Multi-language patterns
Detect language in ASR. Whisper’s multilingual model returns the detected language as part of the output. Use that to route TTS to the matching voice.
Generate in the detected language directly. Don’t translate. The small LLM is prompted with examples in all three languages; it generates in whatever the user spoke.
Voice cloning per language is overkill. Different voice IDs per language (Hindi female, Marathi female, English female) is enough for the rider’s experience. Cloning the same voice across languages is a higher-fidelity goal; not necessary for the PoC.
ElevenLabs in production
ElevenLabs gives high-quality TTS with streaming. Three patterns that mattered:
- Stream first chunk fast. The first audio bytes should arrive within 200ms of the TTS request. Configure
optimize_streaming_latency=3(highest priority on latency). - Cache common responses. “Your fuel is at 65%” is generated thousands of times; cache the audio bytes keyed by (text, voice ID).
- Cost per minute matters. Premium voices cost more. Pick the cheapest voice that meets the quality bar; switch only if user feedback demands it.
What broke
- Helmet muffling. First version’s ASR misheard most queries because the user’s voice was 6dB lower than expected. Fix: per-rider voice profile calibration on first use.
- Wind noise above 60 km/h. Noise cancellation in the audio pipeline was insufficient. Fix: short hardware delay on the mic input to capture a noise sample, subtract it.

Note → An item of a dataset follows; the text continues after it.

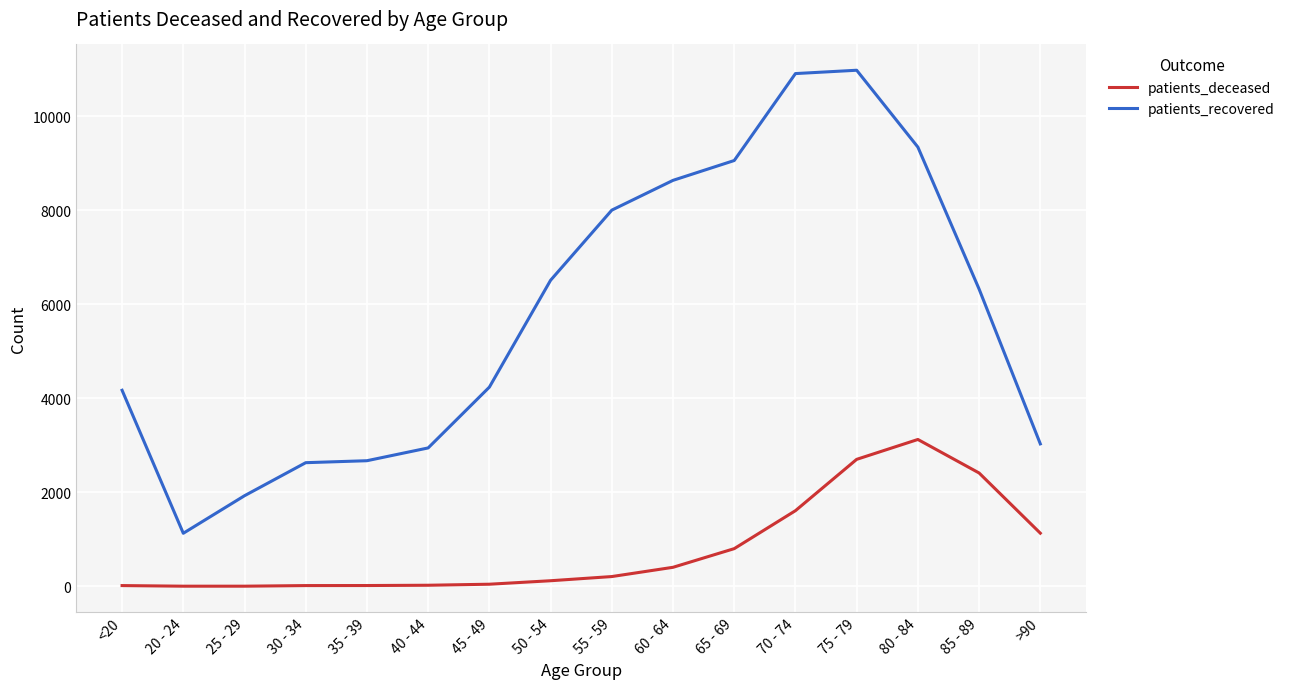

List the series in order of their overall mean, lowest first.

patients_deceased, patients_recovered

- Hindi/Marathi code-mixing. Riders say “kya hai mileage” (mix of Hindi and English). The ASR transcribed it; the intent classifier was confused. Fix: train the classifier on code-mixed data.
What I’d carry forward
For voice AI in operational environments (vehicles, factory floors, kitchens):
- Latency is the dominant UX axis. Tune for it before tuning for accuracy.
- Multi-language is detect-and-route, not detect-and-translate.
- Hardware integration (mic, speaker, button) dominates the “first prototype” timeline.
- ElevenLabs + Bhashini + a small cloud LLM is a credible end-to-end stack at the PoC level.
The Kinetic PoC ran for three months; the patterns above transferred cleanly to a separate fleet-operator voice deployment. The voice stack patterns are durable; the per-domain tools differ.